**Work required:** Look through the lines below; wherever the word "knee" appears, copy that line.

**Input data:**
━━━━━━━━━━━━━━━━━━━━
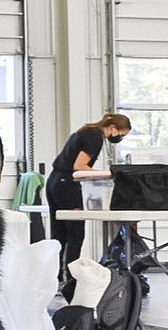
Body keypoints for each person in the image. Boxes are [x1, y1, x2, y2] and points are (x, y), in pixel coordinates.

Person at [46, 112, 131, 283]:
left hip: (55, 182)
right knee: (76, 234)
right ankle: (72, 279)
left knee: (59, 234)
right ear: (113, 128)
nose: (119, 138)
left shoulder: (85, 130)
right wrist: (106, 175)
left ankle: (54, 278)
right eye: (121, 134)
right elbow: (79, 166)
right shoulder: (95, 136)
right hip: (68, 186)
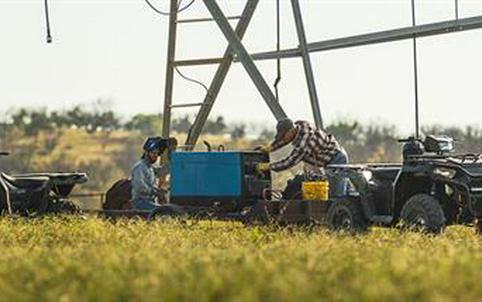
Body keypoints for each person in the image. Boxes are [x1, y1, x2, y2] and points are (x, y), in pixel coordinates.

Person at [256, 118, 349, 196]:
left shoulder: (305, 142)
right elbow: (285, 140)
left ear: (291, 131)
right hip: (330, 160)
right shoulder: (300, 127)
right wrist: (270, 148)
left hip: (337, 159)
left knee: (337, 195)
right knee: (342, 188)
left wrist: (269, 166)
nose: (283, 139)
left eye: (283, 136)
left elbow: (289, 162)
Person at [130, 137, 169, 211]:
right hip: (140, 203)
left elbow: (162, 171)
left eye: (157, 154)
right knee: (163, 211)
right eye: (153, 153)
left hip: (149, 202)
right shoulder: (140, 167)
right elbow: (139, 187)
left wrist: (172, 160)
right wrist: (155, 192)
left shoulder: (150, 168)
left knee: (167, 209)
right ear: (146, 153)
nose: (156, 156)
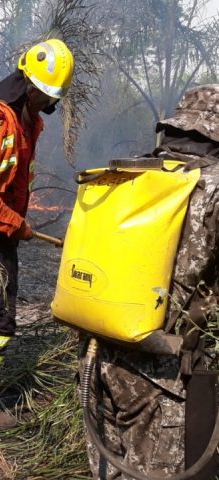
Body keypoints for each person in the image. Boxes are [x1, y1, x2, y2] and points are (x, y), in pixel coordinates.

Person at [79, 85, 219, 479]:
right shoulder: (213, 189)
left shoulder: (130, 170)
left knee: (108, 470)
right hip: (160, 375)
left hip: (95, 351)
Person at [0, 39, 75, 429]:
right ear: (28, 83)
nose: (48, 104)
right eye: (44, 94)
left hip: (0, 229)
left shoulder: (27, 119)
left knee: (0, 313)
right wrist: (14, 225)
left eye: (53, 96)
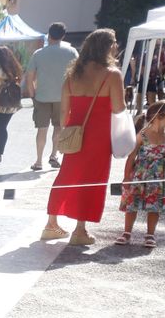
━━━━━━━━━━━━━━━━━━━━
**Expected answer:**
right knee: (76, 234)
left knee: (59, 234)
left knee: (337, 195)
right knee: (342, 188)
right knee: (163, 211)
left knee: (167, 209)
left knee: (108, 470)
left knee: (0, 313)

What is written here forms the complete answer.